Mitchell Leisen

A subforum to discuss film culture and criticism.
Message
Author
Stefan Andersson
Joined: Thu Nov 15, 2007 1:02 am

The Lady is Willing (Leisen, 1944) Spanish DVD

#26 Post by Stefan Andersson » Thu Feb 14, 2008 9:27 am

Anybody care to comment on A/V quality of this Spanish dvd (Columbia) of THE LADY IS WILLING? Could be a nice alternative to buying the 6-disc UK box.

User avatar
rohmerin
Joined: Mon Aug 07, 2006 10:36 am
Location: Spain

Re: The Lady is Willing (Leisen, 1944) Spanish DVD

#27 Post by rohmerin » Fri Feb 15, 2008 6:39 am

Stefan Andersson wrote:Anybody care to comment on A/V quality of this Spanish dvd (Columbia) of THE LADY IS WILLING? Could be a nice alternative to buying the 6-disc UK box.
it's cheap, it's in English and Spanish but without subtitles (only Portugues, what the fuck!). The quality I think is similar to the Uk edition. The Spanish dub is from ¡¡¡ Latinoamérica ! Horrible dvd for us the Spaniards.

Stefan Andersson
Joined: Thu Nov 15, 2007 1:02 am

Swing High, Swing Low (Mitchell Leisen, 1937)

EXERCISE DATA.
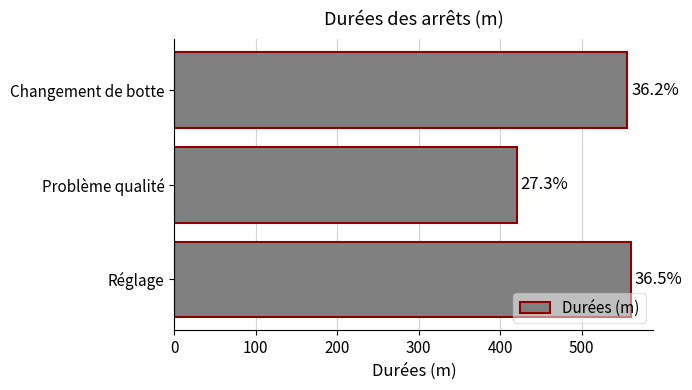

How many bars are there in total?

3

TRY IT. Retype the part of the Mitchell Leisen forum thread between "it's cheap, it's" and "us the Spaniards.", inclusive.

SOLUTION TO THE EXERCISE.
it's cheap, it's in English and Spanish but without subtitles (only Portugues, what the fuck!). The quality I think is similar to the Uk edition. The Spanish dub is from ¡¡¡ Latinoamérica ! Horrible dvd for us the Spaniards.